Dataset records
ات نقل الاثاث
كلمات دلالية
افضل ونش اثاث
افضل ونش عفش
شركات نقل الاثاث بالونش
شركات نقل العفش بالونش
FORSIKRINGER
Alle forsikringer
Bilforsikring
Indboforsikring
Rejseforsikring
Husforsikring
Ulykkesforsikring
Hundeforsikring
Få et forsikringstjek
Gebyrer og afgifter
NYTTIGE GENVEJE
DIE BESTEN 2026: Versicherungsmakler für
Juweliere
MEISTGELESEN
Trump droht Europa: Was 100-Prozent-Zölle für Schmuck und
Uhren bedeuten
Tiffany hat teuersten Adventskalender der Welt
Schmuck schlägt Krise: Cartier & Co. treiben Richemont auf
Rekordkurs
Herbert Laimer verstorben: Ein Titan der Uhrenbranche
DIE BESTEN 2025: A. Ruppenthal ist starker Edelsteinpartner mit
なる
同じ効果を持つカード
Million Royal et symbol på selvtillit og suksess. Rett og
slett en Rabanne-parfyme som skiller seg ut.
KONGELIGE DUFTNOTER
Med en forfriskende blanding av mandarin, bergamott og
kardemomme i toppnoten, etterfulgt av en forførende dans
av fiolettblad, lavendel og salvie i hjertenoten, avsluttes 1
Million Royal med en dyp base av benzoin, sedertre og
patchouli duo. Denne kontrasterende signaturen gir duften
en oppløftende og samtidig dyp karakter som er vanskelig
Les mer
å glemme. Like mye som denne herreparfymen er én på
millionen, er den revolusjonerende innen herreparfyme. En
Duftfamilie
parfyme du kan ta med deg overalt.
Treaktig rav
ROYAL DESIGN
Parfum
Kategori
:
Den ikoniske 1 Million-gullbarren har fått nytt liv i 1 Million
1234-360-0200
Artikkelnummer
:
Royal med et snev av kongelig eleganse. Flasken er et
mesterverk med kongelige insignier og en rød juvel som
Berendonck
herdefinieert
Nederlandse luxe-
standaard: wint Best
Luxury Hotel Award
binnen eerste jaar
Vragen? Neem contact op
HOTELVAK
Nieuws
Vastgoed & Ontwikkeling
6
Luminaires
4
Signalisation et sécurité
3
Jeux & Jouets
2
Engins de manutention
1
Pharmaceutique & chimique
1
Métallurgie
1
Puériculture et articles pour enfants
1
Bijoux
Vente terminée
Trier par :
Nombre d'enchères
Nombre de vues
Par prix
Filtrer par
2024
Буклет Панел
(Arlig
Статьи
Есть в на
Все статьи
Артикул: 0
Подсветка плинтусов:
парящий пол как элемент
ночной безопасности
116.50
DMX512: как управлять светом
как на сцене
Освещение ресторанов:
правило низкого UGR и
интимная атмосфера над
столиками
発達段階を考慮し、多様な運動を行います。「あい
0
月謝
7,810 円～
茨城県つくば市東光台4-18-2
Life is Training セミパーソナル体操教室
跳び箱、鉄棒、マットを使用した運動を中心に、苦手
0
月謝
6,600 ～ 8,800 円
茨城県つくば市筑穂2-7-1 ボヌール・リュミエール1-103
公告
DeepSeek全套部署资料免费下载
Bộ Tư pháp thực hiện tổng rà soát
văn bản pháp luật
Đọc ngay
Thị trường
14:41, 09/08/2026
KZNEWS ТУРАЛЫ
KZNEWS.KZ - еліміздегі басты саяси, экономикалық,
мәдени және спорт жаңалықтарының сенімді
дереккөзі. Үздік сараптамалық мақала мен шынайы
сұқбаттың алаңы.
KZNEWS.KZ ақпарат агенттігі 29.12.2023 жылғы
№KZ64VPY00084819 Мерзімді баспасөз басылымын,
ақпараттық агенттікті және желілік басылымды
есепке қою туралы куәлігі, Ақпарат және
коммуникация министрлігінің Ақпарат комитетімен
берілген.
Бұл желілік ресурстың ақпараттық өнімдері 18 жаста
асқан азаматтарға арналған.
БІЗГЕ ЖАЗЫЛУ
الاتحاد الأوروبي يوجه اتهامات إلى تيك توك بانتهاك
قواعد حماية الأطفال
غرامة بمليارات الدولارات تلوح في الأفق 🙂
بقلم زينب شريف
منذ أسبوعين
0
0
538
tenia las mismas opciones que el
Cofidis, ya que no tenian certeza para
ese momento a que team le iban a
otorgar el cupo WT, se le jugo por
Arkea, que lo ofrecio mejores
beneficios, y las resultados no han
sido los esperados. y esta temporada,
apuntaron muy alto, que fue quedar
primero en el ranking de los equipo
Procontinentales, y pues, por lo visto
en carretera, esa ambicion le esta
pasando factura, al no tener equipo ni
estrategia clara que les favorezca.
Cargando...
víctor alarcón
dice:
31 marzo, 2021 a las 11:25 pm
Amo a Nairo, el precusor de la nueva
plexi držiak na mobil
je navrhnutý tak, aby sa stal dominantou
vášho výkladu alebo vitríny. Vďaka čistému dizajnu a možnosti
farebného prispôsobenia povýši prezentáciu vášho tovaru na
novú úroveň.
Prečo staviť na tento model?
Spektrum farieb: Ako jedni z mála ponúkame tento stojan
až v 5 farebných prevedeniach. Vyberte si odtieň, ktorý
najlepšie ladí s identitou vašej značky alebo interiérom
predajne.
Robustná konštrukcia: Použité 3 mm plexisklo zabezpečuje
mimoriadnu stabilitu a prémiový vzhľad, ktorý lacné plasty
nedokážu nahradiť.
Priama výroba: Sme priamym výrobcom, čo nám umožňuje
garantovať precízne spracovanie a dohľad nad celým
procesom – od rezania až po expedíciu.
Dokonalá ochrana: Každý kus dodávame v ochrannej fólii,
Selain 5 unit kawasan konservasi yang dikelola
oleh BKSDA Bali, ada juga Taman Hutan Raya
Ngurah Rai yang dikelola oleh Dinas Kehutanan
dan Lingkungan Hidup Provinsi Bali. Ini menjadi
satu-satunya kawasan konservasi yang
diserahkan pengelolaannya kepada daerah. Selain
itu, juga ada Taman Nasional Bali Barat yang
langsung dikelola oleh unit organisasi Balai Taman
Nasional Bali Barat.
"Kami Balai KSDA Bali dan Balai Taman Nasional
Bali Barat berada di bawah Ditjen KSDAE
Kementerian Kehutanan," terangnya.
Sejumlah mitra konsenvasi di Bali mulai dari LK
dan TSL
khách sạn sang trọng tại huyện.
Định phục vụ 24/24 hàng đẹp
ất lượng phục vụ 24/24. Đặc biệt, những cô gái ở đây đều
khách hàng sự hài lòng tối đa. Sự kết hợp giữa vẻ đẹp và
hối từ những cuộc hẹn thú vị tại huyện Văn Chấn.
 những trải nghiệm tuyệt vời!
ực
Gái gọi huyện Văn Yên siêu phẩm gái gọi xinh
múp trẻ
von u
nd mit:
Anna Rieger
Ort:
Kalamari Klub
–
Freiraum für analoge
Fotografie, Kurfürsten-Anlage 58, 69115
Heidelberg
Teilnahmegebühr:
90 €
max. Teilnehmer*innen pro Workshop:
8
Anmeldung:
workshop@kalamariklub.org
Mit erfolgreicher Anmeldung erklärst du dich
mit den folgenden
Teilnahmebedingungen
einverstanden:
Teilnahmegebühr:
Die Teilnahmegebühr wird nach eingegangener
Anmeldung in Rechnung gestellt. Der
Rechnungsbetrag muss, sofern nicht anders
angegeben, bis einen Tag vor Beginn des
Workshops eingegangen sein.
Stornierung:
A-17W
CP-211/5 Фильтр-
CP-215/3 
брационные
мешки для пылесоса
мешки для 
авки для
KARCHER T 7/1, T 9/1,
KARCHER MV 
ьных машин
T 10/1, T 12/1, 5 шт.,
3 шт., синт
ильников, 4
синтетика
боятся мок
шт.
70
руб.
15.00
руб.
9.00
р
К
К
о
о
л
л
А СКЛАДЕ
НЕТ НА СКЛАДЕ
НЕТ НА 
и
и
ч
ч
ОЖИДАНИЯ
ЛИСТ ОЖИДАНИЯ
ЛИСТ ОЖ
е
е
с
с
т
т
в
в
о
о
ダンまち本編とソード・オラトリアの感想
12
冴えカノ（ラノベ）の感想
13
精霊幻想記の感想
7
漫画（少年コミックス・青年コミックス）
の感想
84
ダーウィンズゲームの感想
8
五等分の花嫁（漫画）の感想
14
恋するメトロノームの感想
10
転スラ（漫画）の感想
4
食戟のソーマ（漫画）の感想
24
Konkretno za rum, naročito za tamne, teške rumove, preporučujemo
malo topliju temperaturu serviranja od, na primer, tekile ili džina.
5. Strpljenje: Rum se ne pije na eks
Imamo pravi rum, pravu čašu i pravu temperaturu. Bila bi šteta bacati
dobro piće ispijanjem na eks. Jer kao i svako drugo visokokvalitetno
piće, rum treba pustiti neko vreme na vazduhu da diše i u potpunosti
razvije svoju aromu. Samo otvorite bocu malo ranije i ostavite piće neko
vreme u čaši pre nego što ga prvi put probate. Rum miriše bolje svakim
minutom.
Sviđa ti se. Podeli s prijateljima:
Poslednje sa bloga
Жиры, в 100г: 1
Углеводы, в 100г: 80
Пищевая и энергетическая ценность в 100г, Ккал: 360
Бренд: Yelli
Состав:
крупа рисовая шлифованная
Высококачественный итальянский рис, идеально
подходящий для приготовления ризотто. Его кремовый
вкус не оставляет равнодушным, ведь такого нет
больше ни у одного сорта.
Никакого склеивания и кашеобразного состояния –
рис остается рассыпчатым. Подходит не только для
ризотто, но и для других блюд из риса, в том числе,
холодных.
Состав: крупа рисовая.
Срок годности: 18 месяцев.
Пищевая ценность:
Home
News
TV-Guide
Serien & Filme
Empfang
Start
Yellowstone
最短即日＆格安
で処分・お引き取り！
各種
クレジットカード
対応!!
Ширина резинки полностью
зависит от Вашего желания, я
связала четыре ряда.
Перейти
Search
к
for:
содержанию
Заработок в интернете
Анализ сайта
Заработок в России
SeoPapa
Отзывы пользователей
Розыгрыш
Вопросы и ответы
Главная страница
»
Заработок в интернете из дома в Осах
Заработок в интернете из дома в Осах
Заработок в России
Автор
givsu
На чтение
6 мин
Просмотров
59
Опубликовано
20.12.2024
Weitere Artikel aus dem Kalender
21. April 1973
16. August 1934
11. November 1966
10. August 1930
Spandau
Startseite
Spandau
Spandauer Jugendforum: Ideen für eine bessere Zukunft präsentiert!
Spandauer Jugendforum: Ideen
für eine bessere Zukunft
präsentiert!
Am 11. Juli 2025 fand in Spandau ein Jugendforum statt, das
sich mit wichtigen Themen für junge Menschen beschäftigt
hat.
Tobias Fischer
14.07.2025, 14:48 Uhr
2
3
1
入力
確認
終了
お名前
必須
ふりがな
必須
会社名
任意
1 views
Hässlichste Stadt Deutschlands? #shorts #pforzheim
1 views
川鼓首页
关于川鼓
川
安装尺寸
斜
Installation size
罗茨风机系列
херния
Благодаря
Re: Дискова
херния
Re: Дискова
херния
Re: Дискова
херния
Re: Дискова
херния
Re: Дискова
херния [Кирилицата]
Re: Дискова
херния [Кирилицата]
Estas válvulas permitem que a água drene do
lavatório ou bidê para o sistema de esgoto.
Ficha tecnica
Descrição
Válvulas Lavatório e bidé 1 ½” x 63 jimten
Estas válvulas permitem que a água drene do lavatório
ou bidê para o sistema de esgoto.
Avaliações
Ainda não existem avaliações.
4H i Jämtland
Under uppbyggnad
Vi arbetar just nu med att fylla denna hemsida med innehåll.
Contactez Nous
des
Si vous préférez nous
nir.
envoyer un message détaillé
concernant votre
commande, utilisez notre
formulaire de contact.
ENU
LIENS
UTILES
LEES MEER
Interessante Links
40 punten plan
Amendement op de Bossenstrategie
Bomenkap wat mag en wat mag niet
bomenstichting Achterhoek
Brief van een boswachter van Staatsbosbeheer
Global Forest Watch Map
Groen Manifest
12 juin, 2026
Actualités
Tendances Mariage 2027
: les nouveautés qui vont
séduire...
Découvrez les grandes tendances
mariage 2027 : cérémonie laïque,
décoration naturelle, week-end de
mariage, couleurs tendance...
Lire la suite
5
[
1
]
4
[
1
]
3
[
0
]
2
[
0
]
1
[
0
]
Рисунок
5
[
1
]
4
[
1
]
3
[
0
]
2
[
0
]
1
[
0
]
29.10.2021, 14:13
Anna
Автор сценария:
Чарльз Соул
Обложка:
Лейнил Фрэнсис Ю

DESCRIPTION OF THE TASK: Format the records from their first line through the line containing "Herbert Laimer verstorben: Ein" as a JSON list of strings with one string per line, and leave out any blank lines.

EXERCISE RESPONSE:
[
  "ات نقل الاثاث",
  "كلمات دلالية",
  "افضل ونش اثاث",
  "افضل ونش عفش",
  "شركات نقل الاثاث بالونش",
  "شركات نقل العفش بالونش",
  "FORSIKRINGER",
  "Alle forsikringer",
  "Bilforsikring",
  "Indboforsikring",
  "Rejseforsikring",
  "Husforsikring",
  "Ulykkesforsikring",
  "Hundeforsikring",
  "Få et forsikringstjek",
  "Gebyrer og afgifter",
  "NYTTIGE GENVEJE",
  "DIE BESTEN 2026: Versicherungsmakler für",
  "Juweliere",
  "MEISTGELESEN",
  "Trump droht Europa: Was 100-Prozent-Zölle für Schmuck und",
  "Uhren bedeuten",
  "Tiffany hat teuersten Adventskalender der Welt",
  "Schmuck schlägt Krise: Cartier & Co. treiben Richemont auf",
  "Rekordkurs",
  "Herbert Laimer verstorben: Ein Titan der Uhrenbranche"
]